At a Senate Foreign Relations Committee hearing into the status of the six-party talks on North Korea, the Republican chairman, Senator Richard Lugar of Indiana, said key U.S. partners in the negotiations, particularly China and South Korea, do not appear to be willing to bring pressure to bear on North Korea:

"All the evidence appears to be that the Chinese position is one in which they are not prepared to use the economic pressures that are clearly there in terms of provision of energy and food for the people of the country," Mr. Lugar says. "The South Koreans are certainly ambivalent with regard to stronger measures in terms of the regime."

Assistant Secretary of State for the Bureau of East Asian and Pacific Affairs Christopher Hill responded that despite their different approaches, Beijing and Seoul are united with Washington in wanting the talks to succeed.

"While there are differences in tactics, where the Chinese are reluctant to use pressure and Mr. Chairman, as you said, the South Koreans are also reluctant to use that type of direct pressure, I want to emphasize there is absolutely no daylight between us on the issue of disarming North Korea. No one wants to see North Korea be maintained as a nuclear state," Mr. Hill says.

The six-party talks last convened in Beijing in June of last year, when the United States offered a detailed proposal offering political and economic incentives for North Korea to end its nuclear weapons program.

In an exchange with Senator Russ Feingold, a Wisconsin Democrat, Ambassador Hill said he believes the North Koreans are still weighing a response to the U.S. offer.

Mr. HILL: "I think they are continuing to make up their minds about doing away with a multi-decades old program of nuclear weapons, and they have not been able to come to a final decision yet."

Mr. FEINGOLD: "So are you saying that at this point there is nothing more we can do and we just have to wait for the North Koreans to change their minds?"

Mr. HILL: "Waiting is not a policy, and what we do is work very actively with the other participants in the six-party process."

Ambassador Hill's comments did not satisfy Senator Chuck Hagel, a Nebraska Republican:

"We have not seen progress. Obviously we have got difficulties here. I think most of us with an element of common sense would come to some conclusion that something is not working," Mr Hagel says.

Senator Hagel raised the possibility of the U.N. Security Council taking over the talks.

Ambassador Hill said the six-party process is the best approach, but he left the door open to other options.

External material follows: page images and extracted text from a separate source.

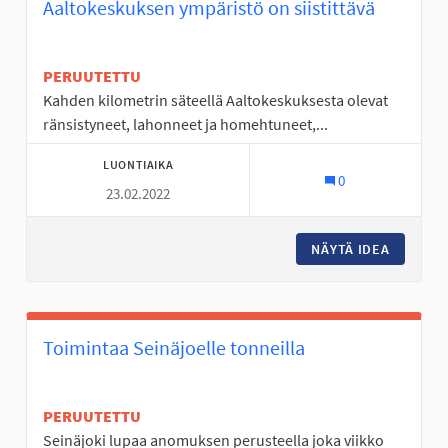
Aaltokeskuksen ympäristö on siistittävä
PERUUTETTU
Kahden kilometrin säteellä Aaltokeskuksesta olevat
ränsistyneet, lahonneet ja homehtuneet,...
LUONTIAIKA
0
23.02.2022
NÄYTÄ IDEA
AALTOKE
Toimintaa Seinäjoelle tonneilla
PERUUTETTU
Seinäjoki lupaa anomuksen perusteella joka viikko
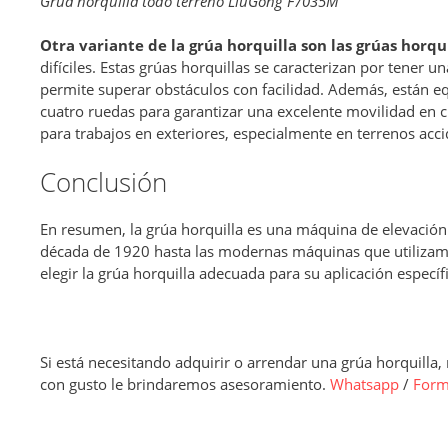
Grúa horquilla todo terreno LiuGong F7035M
Otra variante de la grúa horquilla son las grúas horqu
difíciles. Estas grúas horquillas se caracterizan por tener u
permite superar obstáculos con facilidad. Además, están e
cuatro ruedas para garantizar una excelente movilidad en cu
para trabajos en exteriores, especialmente en terrenos ac
Conclusión
En resumen, la grúa horquilla es una máquina de elevació
década de 1920 hasta las modernas máquinas que utilizamos
elegir la grúa horquilla adecuada para su aplicación específi
Si está necesitando adquirir o arrendar una grúa horquilla
con gusto le brindaremos asesoramiento.
Whatsapp
/
Form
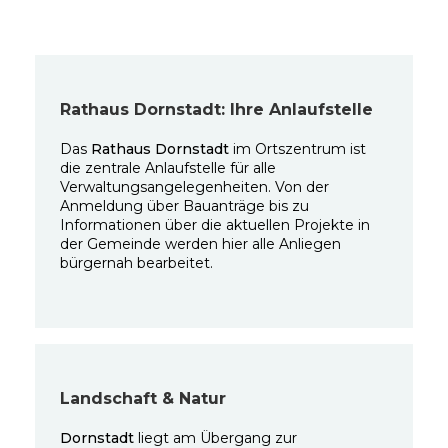
Rathaus Dornstadt: Ihre Anlaufstelle
Das
Rathaus Dornstadt
im Ortszentrum ist
die zentrale Anlaufstelle für alle
Verwaltungsangelegenheiten. Von der
Anmeldung über Bauanträge bis zu
Informationen über die aktuellen Projekte in
der Gemeinde werden hier alle Anliegen
bürgernah bearbeitet.
Landschaft & Natur
Dornstadt
liegt am Übergang zur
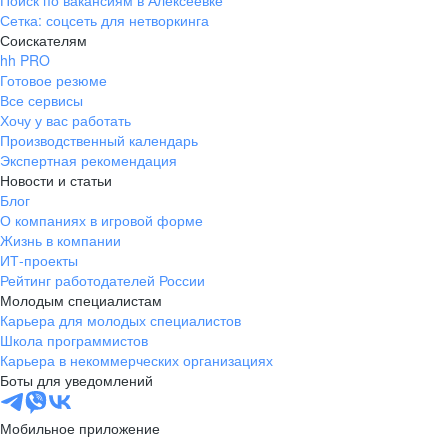
Поиск по вакансиям в Алексеевке
Сетка: соцсеть для нетворкинга
Соискателям
hh PRO
Готовое резюме
Все сервисы
Хочу у вас работать
Производственный календарь
Экспертная рекомендация
Новости и статьи
Блог
О компаниях в игровой форме
Жизнь в компании
ИТ-проекты
Рейтинг работодателей России
Молодым специалистам
Карьера для молодых специалистов
Школа программистов
Карьера в некоммерческих организациях
Боты для уведомлений
Мобильное приложение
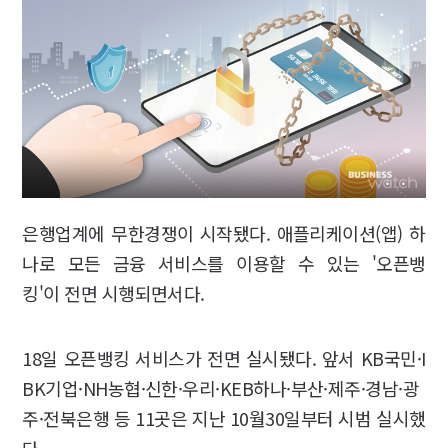
은행업계에 무한경쟁이 시작됐다. 애플리케이션(앱) 하
나로 모든 금융 서비스를 이용할 수 있는 '오픈뱅
킹'이 전면 시행되면서다.
18일 오픈뱅킹 서비스가 전면 실시됐다. 앞서 KB국민·I
BK기업·NH농협·신한·우리·KEB하나·부산·제주·경남·광
주·전북은행 등 11곳은 지난 10월30일부터 시범 실시했
다.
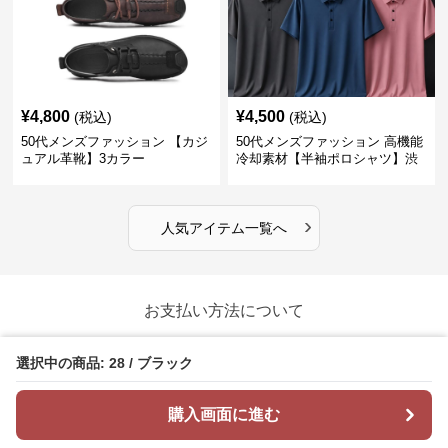
¥
4,800
¥
4,500
(税込)
(税込)
50代メンズファッション 【カジ
50代メンズファッション 高機能
ュアル革靴】3カラー
冷却素材【半袖ポロシャツ】渋
めカラー
›
人気アイテム一覧へ
お支払い方法について
お支払いは、クレジットカード・コンビニ/銀行振り込
選択中の商品: 28 / ブラック
み・各種電子決済に対応しています。
購入画面に進む
クレジットカード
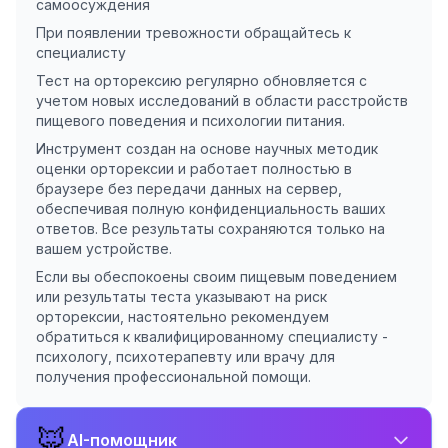
самоосуждения
При появлении тревожности обращайтесь к
специалисту
Тест на орторексию регулярно обновляется с
учетом новых исследований в области расстройств
пищевого поведения и психологии питания.
Инструмент создан на основе научных методик
оценки орторексии и работает полностью в
браузере без передачи данных на сервер,
обеспечивая полную конфиденциальность ваших
ответов. Все результаты сохраняются только на
вашем устройстве.
Если вы обеспокоены своим пищевым поведением
или результаты теста указывают на риск
орторексии, настоятельно рекомендуем
обратиться к квалифицированному специалисту -
психологу, психотерапевту или врачу для
получения профессиональной помощи.
🦊
AI-помощник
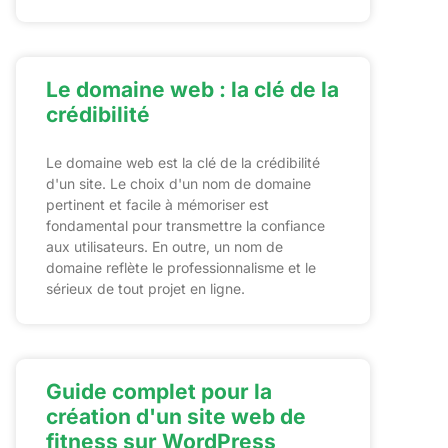
Le domaine web : la clé de la
crédibilité
Le domaine web est la clé de la crédibilité
d'un site. Le choix d'un nom de domaine
pertinent et facile à mémoriser est
fondamental pour transmettre la confiance
aux utilisateurs. En outre, un nom de
domaine reflète le professionnalisme et le
sérieux de tout projet en ligne.
Guide complet pour la
création d'un site web de
fitness sur WordPress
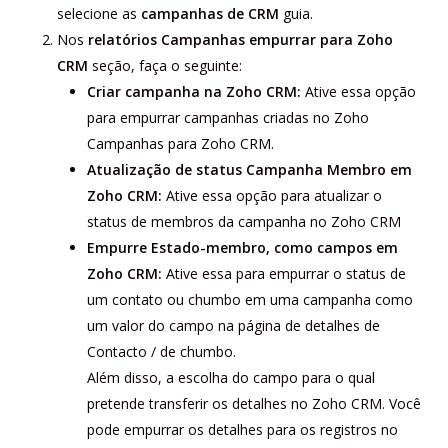
selecione as
campanhas de CRM
guia.
Nos
relatórios Campanhas empurrar para Zoho
CRM
seção, faça o seguinte:
Criar campanha na Zoho CRM:
Ative essa opção
para empurrar campanhas criadas no Zoho
Campanhas para Zoho CRM.
Atualização de status Campanha Membro em
Zoho CRM:
Ative essa opção para atualizar o
status de membros da campanha no Zoho CRM
Empurre Estado-membro, como campos em
Zoho CRM:
Ative essa para empurrar o status de
um contato ou chumbo em uma campanha como
um valor do campo na página de detalhes de
Contacto / de chumbo.
Além disso, a escolha do campo para o qual
pretende transferir os detalhes no Zoho CRM. Você
pode empurrar os detalhes para os registros no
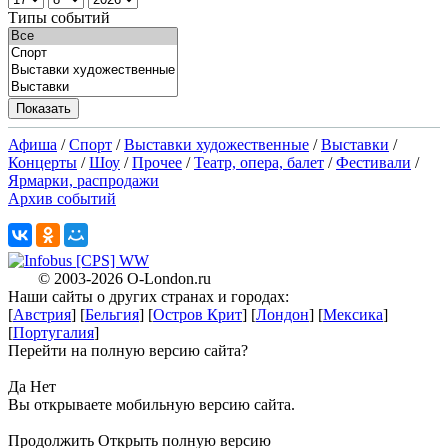
Типы событий
Афиша
/
Спорт
/
Выставки художественные
/
Выставки
/
Концерты
/
Шоу
/
Прочее
/
Театр, опера, балет
/
Фестивали
/
Ярмарки, распродажи
Архив событий
X
© 2003-2026
O-London.ru
Наши сайты о других странах и городах:
X
[
Австрия
] [
Бельгия
] [
Остров Крит
] [
Лондон
] [
Мексика
]
[
Португалия
]
Перейти на полную версию сайта?
X
Да
Нет
Вы открываете мобильную версию сайта.
Продолжить
Открыть полную версию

I think it is important to expand our thinking. I think it is important to be considering other options out there, what we can possibly do," Mr. Hill says. "But I think it is important also not to be talking too publicly about other options because that undermines the six-party process, that makes people convinced we are moving away from the six-party process, and that is the wrong impression to give."

In a meeting with U.S. diplomats earlier this month, the North Koreans said they are willing to resume negotiations, after refusing to attend them for the past year.

Ambassador Hill said it is not in Pyongyang's interest to continue to boycott the talks, saying the sooner North Korea reaches agreement on disarmament, the sooner it can benefit from economic and security guarantees under such a deal.

The six party talks include Japan and Russia, as well as the United States, North Korea, South Korea and the host country China.